BERLINER INTERESSENGEMEINSCHAFT SOLIDARISCHER STAATSBEDIENSTETER

Ihr Slogan

27.10.20 Hurra, wir leben noch!

"Unser Leben ist ja nicht ein feiges Ruhen und Genießen, es ist ein hartes Kämpfen und Arbeiten, und arbeiten dürfen."

Paul Ernst (1866 - 1933), deutscher Essayist, Novellist, Dramaturg, Versepiker

Es ist ruhig geworden um BISS e.V.

Wir führen als Grund dafür nicht nur die Coronapandemie an, die natürlich auch uns in unserem Aktionismus ausgebremst hat.
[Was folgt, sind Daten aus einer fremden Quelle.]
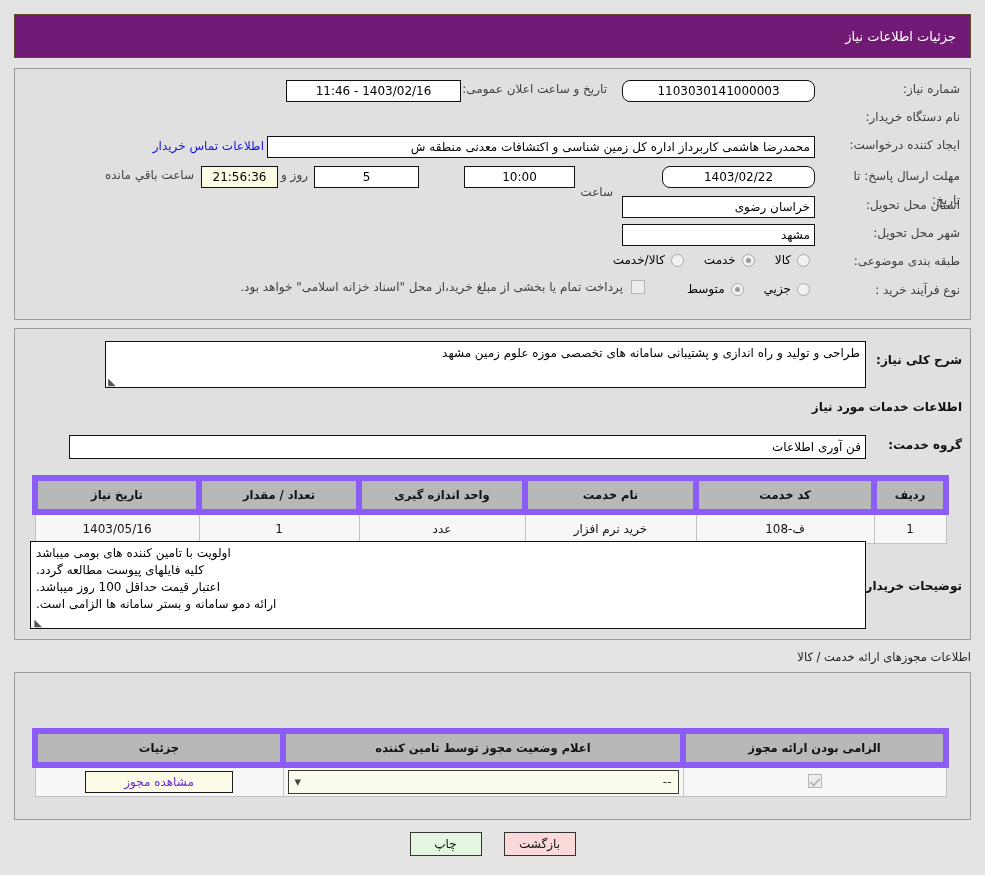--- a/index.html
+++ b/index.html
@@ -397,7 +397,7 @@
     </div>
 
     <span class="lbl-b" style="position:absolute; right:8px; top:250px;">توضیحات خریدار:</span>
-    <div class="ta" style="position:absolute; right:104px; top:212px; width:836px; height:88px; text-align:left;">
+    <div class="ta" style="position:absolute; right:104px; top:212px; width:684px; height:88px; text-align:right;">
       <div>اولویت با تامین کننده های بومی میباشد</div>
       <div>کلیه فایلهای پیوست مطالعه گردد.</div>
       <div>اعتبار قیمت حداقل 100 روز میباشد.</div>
Auch hatten mehrere Mitglieder unseres Vorstandes, auf deren Schultern die Vereinsarbeit lastet, mit der Bewältigung gesundheitlicher Probleme und familiärer Veränderungen zu tun, so dass sie ihren Aufgaben nicht mit der gewohnten Dynamik nachgehen konnten. Und letztendlich mussten wir uns eingestehen, unseren Ideenpool zum Erreichen einer akzeptablen, fairen und umfassenden Aufarbeitung der Schießstandaffäre ausgeschöpft zu haben!
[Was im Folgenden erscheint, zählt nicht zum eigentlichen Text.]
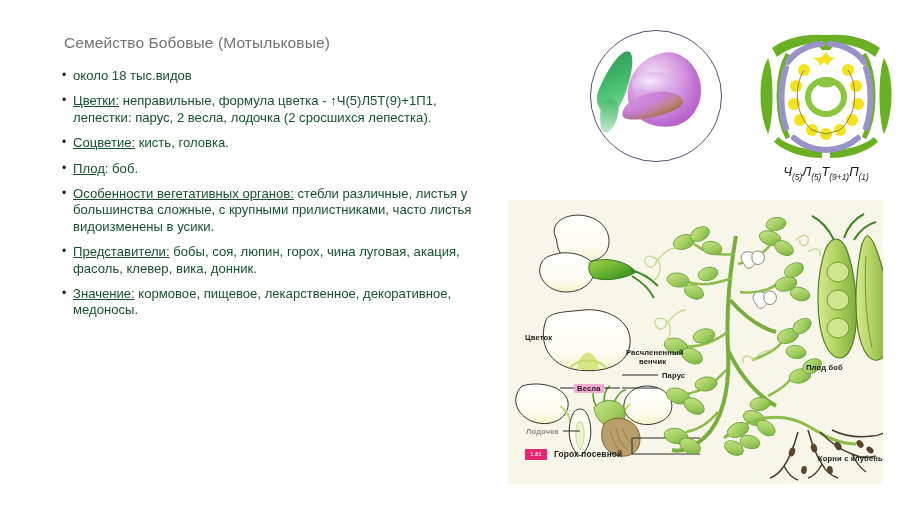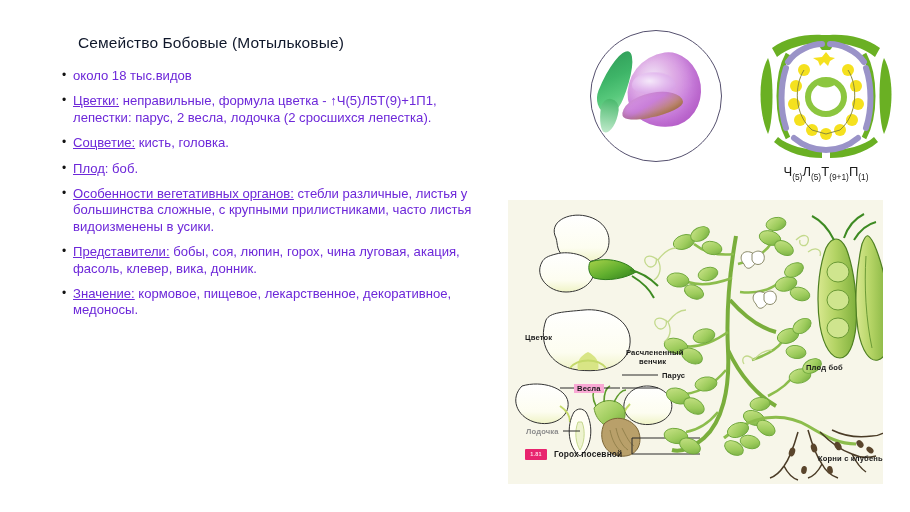--- a/index.html
+++ b/index.html
@@ -17,11 +17,11 @@
     position:absolute;left:62px;top:34px;width:432px;
   }
   .slide-title{
-    color:#0f172a;
+    color:#737373;
     font-size:15.5px;
     font-weight:400;
     letter-spacing:.1px;
-    margin:0 0 16px 16px;
+    margin:0 0 16px 2px;
     white-space:nowrap;
   }
   ul.bullets{list-style:none;margin:0;padding:0;}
Über viele Jahre – zunächst als Einzelpersonen und Gewerkschaftsangehörige, dann in einer Interessengemeinschaft und bis heute in einem eingetragenen Verein – haben sich insbesondere ehemalige und aktuelle Vorstandsmitglieder aufgerieben, um einen großen, wenn nicht gar den größten Skandal der Berliner Polizeigeschichte lückenlos aufzudecken, seine strafrechtliche und parlamentarische Aufarbeitung voranzutreiben und für die davon betroffenen Polizeibediensteten dem Umfang des erfahrenen Unrechts angemessene Ausgleiche zu erreichen.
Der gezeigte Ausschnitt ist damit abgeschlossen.